Vivant ou mort ! Touche ces mains : elles sont glacées…

« — N’en dis pas plus, Evenn ! j’ai compris !

« Et, tombant à genoux devant le fantôme de son frère d’âme, Noël Bleiz fondit en sanglots.

« — Avais-je raison, poursuivit le mort, quand naguère je te suppliais de m’épargner un tel serment ?… Si tu n’avais pas eu cette idée funeste et si je n’avais eu la faiblesse d’y céder, je ferais à cette heure ma pénitence, là-bas, parmi mes camarades de la fosse commune, sous les étoiles du ciel d’Orient… Et tu ne serais point ici pleurant à mes pieds sur celui qui fut si content de partir à ta place, oui, de partir à ta place pour jamais !…

« Noël cependant s’était redressé, tout pâle.

« — Tu as dit que je pouvais quelque chose pour ton soulagement. Je suis prêt, prononça-t-il d’une voix ferme.

« — Si j’ai dit cela, n’en tiens aucun compte… Adieu, Noël ! Garde mon souvenir. Je t’ai aimé dans la vie, je t’aime dans la mort…

« Le spectre d’Evenn Mordellès se reculait déjà dans l’ombre, mais le fils de Rozvélenn, bondissant hors de l’écurie, lui barra résolument le passage.

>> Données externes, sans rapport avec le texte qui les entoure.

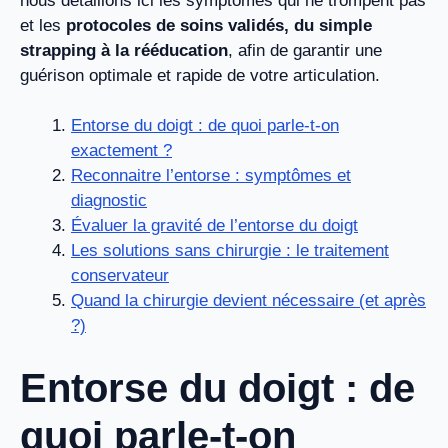
nous détaillons ici les symptômes qui ne trompent pas
et les
protocoles de soins validés, du simple
strapping à la rééducation
, afin de garantir une
guérison optimale et rapide de votre articulation.
Entorse du doigt : de quoi parle-t-on
exactement ?
Reconnaitre l’entorse : symptômes et
diagnostic
Évaluer la gravité de l’entorse du doigt
Les solutions sans chirurgie : le traitement
conservateur
Quand la chirurgie devient nécessaire (et après
?)
Entorse du doigt : de
quoi parle-t-on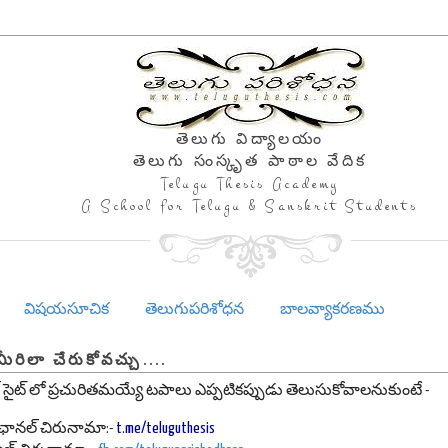
తెలుగు విద్యాలయం
తెలుగు సంస్కృత పాఠాల వేదిక
Telugu Thesis Academy
A School for Telugu & Sanskrit Students
విషయసూచిక
తెలుగుపరిశోధన
బాలవ్యాకరణము
మీరిలా చేరుకోవచ్చు....
 సైట్ లో ప్రచురితమయ్యే టపాలు ఎప్పటికప్పుడు తెలుసుకోవాలనుకుంటే -
మ్ ఛానల్ చిరునామా:-
t.me/teluguthesis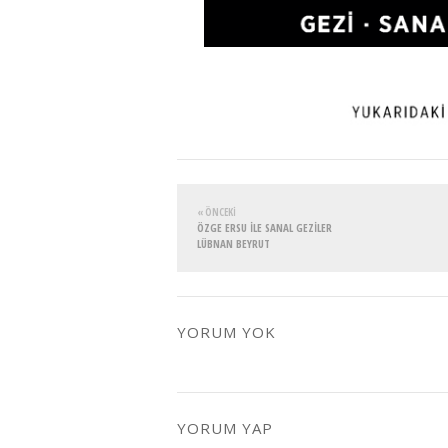
« ÖNCEKI
ÖZGE ERSU İLE SANAL GEZİLER
LÜBNAN BEYRUT
YORUM YOK
YORUM YAP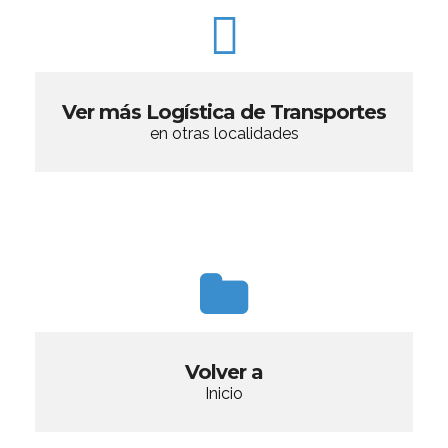
Ver más Logística de Transportes
en otras localidades
Volver a
Inicio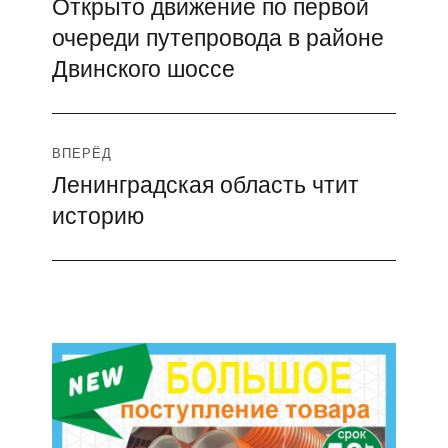
Открыто движение по первой
Предыдущая
по
очереди путепровода в районе
запись:
записям
Двинского шоссе
ВПЕРЁД
Ленинградская область чтит
Следующая
историю
запись: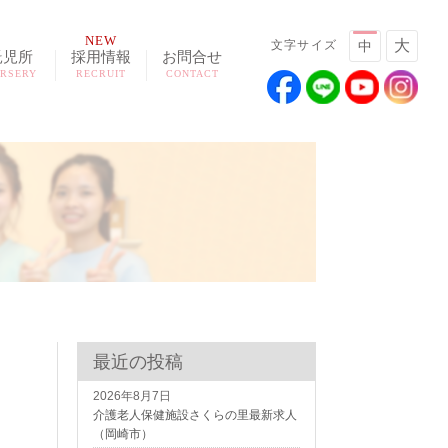
NEW
大
文字サイズ
中
託児所
採用情報
お問合せ
RSERY
RECRUIT
CONTACT
最近の投稿
2026年8月7日
介護老人保健施設さくらの里最新求人
（岡崎市）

« — Tu ne t’en iras pas ainsi, cria-t-il. Je puis, de ton propre aveu, quelque chose pour la délivrance de ton âme. Eh bien ! cela, quoi qu’il doive m’en coûter, fût-ce ma damnation éternelle, je veux l’accomplir, entends-tu ? Je le veux !

« — De plus impérieux devoirs t’obligent envers ton père et ta mère. Pour l’amour d’eux, au nom du repos de leurs vieux jours, si durement gagné, Noël, n’insiste point !

« — Parle ! te dis-je, ou je me brise le crâne contre ces murailles.